Related issue: [get stuck when save_state using DeepSpeed backend under training train_text_to_image_lora](https://github.com/huggingface/diffusers/issues/2606#issuecomment-1704077101).

Before def save_model_hook(models, weights, output_dir):

pop weights of other models than network to save only network weights

if accelerator.is_main_process:
    remove_indices = []
    for i, model in enumerate(models):
        if not isinstance(model, type(accelerator.unwrap_model(network))):
            remove_indices.append(i)
    for i in reversed(remove_indices):rr
        weights.pop(i)

After def save_model_hook(models, weights, output_dir):

pop weights of other models than network to save only network weights

if accelerator.is_main_process:
    remove_indices = []
    for i, model in enumerate(models):
        if not isinstance(model, type(accelerator.unwrap_model(network))):
            remove_indices.append(i)
    for i in reversed(remove_indices):
        **if weights:**
            weights.pop(i)

> [Excerpted data]:
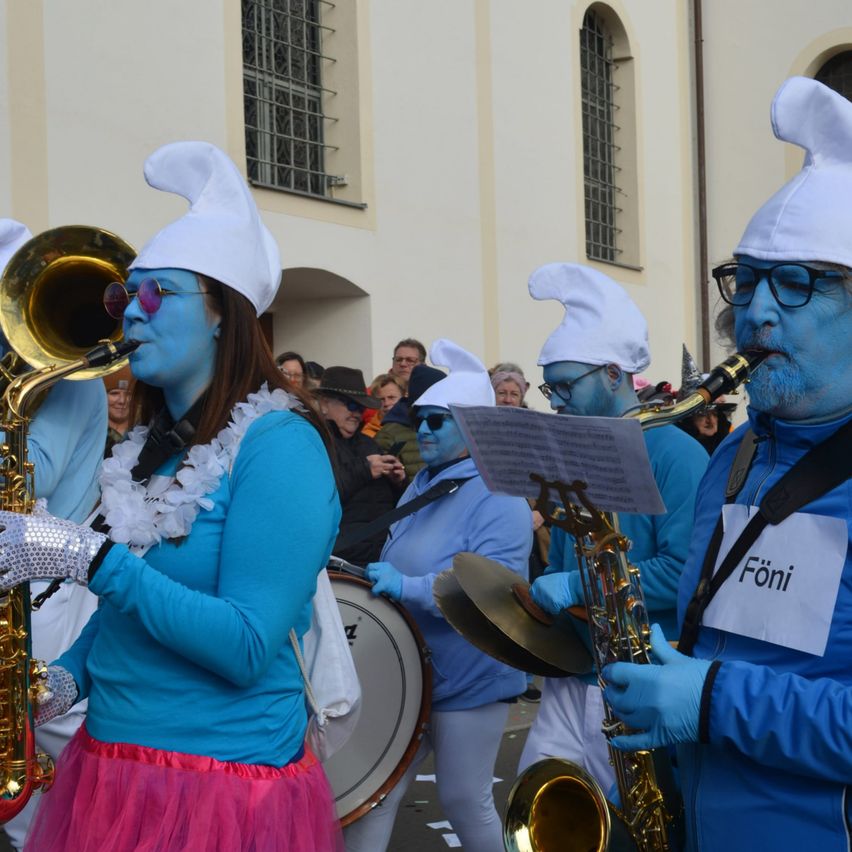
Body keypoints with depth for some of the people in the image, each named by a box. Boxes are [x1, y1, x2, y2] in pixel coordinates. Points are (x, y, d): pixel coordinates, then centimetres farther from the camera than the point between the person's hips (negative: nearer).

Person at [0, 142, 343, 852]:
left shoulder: (278, 445, -15)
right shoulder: (151, 445, 10)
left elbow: (246, 649, -22)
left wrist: (91, 559, -24)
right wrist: (69, 675, -2)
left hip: (223, 785, -7)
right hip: (107, 764, 8)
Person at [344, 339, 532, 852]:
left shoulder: (500, 497, -17)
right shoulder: (423, 484, 10)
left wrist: (407, 587, -33)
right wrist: (376, 579, 4)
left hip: (469, 678, -7)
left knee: (465, 802, 6)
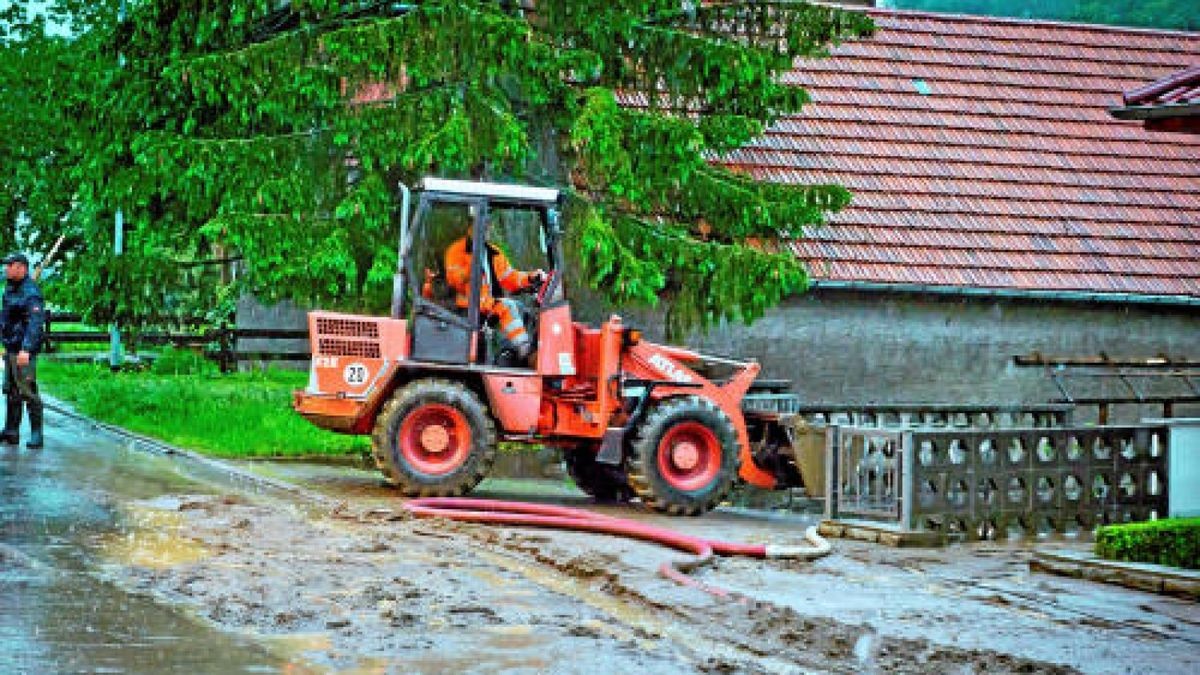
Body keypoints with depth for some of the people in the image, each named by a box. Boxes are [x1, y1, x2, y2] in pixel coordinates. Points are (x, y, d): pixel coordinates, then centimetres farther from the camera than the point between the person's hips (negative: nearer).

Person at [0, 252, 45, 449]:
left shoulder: (30, 292, -16)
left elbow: (35, 323, -23)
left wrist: (26, 350, -31)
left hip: (24, 351, -10)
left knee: (28, 392, -8)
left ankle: (36, 435, -5)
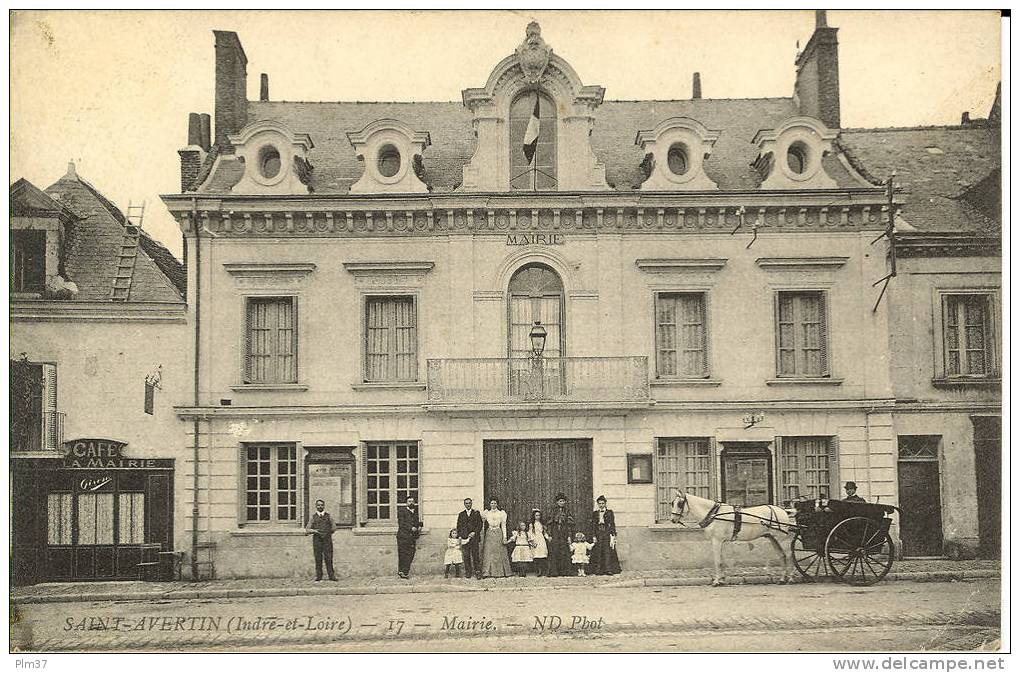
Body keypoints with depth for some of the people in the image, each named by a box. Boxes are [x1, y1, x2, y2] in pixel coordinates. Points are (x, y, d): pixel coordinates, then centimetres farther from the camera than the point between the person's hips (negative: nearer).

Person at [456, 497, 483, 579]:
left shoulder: (476, 513, 9)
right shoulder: (461, 514, 14)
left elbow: (480, 524, 4)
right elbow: (459, 526, 14)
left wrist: (474, 532, -9)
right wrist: (459, 535, 1)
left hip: (474, 536, -2)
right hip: (464, 537, 2)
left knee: (475, 555, -6)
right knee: (466, 555, 0)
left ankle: (477, 572, -3)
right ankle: (468, 572, 6)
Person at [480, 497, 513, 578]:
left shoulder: (502, 513, 5)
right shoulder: (486, 513, 9)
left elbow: (503, 525, 3)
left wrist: (504, 537, -3)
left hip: (498, 534, -1)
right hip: (489, 534, 1)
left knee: (499, 553, -1)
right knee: (488, 553, -3)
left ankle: (500, 572, 3)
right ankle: (488, 572, -1)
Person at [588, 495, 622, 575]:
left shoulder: (609, 512, 7)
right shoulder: (595, 513, 12)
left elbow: (612, 524, 2)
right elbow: (592, 525, 8)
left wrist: (612, 535, -8)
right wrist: (593, 536, -1)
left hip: (607, 534, -2)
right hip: (598, 534, 2)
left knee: (608, 551, -8)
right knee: (598, 553, -2)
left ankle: (609, 569, -7)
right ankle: (598, 570, 0)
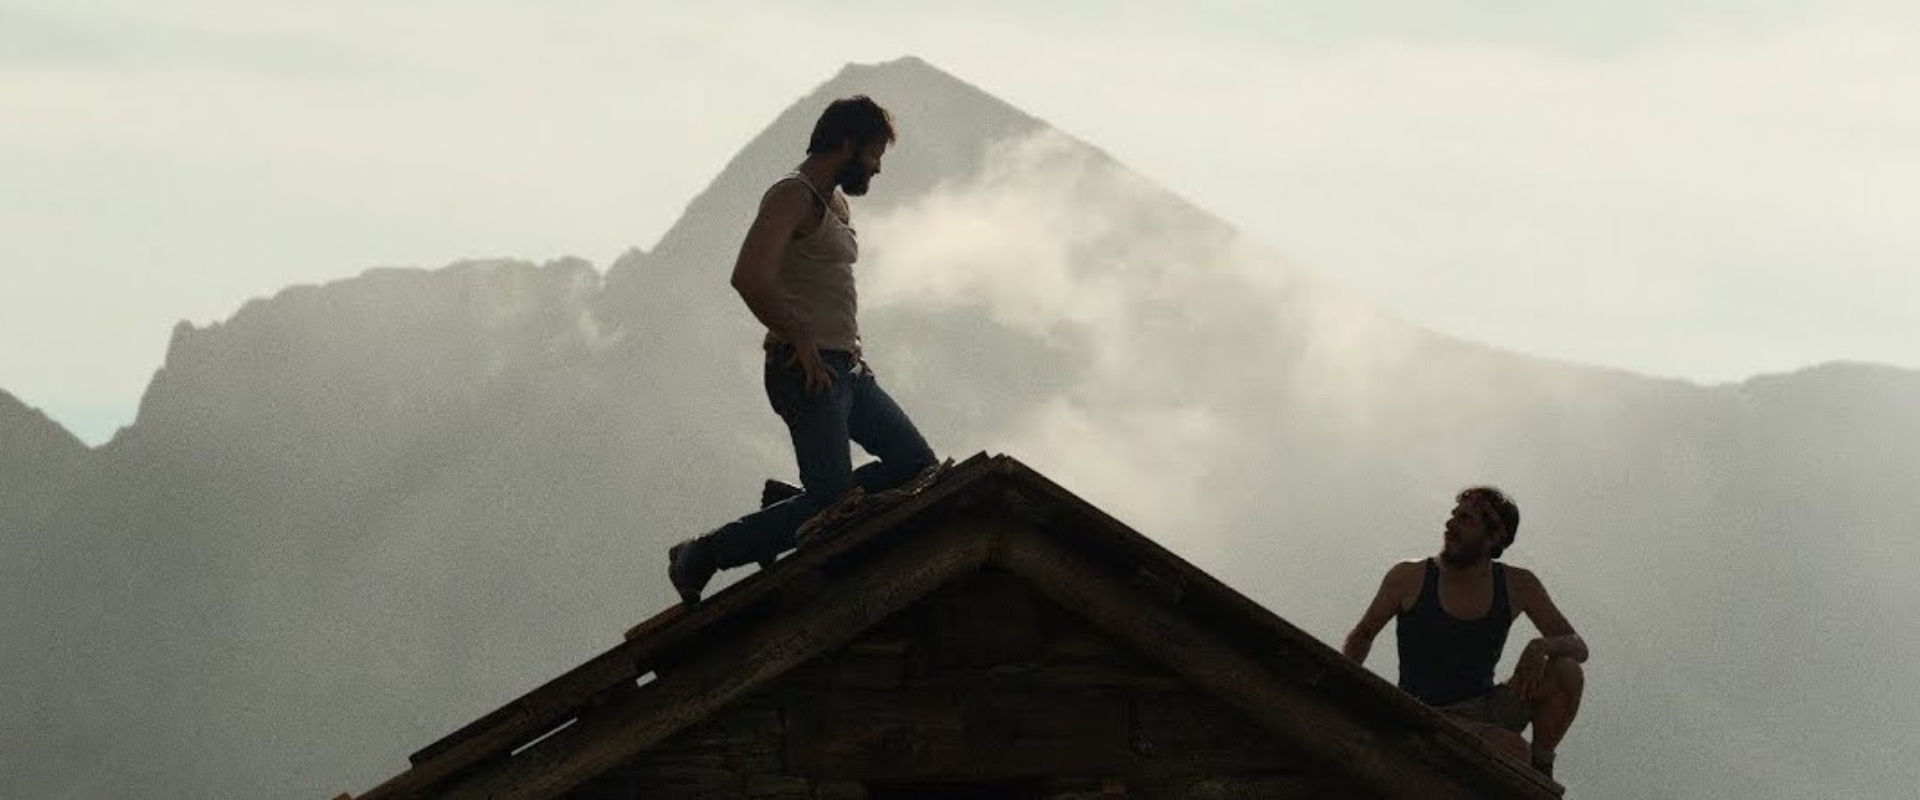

> [Assigned task]: Continue the note above on the save_model_hook fix for the DeepSpeed save_state hang, starting right after its last line.

> [Expected answer]:
After modifying both block of save_state and function of save_model_hook, sd-scripts is ~**now able to save** optimizer state when deepspeed=true.~ able to save state when using small dataset.
BootsofLagrangian commented 6 months ago

Issue is updated!

BootsofLagrangian commented 6 months ago

By doing above problem, I met another error.

TypeError: cannot pickle 'torch._C._distributed_c10d.ProcessGroup' object

Same Environment, but

Related Issue : deepspeed strategy can't save checkpoint, TypeError: cannot pickle torch._C._distributed_c10d.ProcessGroup object

kohya-ss commented 5 months ago

I've updated the code as same as the issue https://github.com/huggingface/diffusers/issues/2606. However, I have no idea how to fix cannot pickle error. The related issue seems to be still open.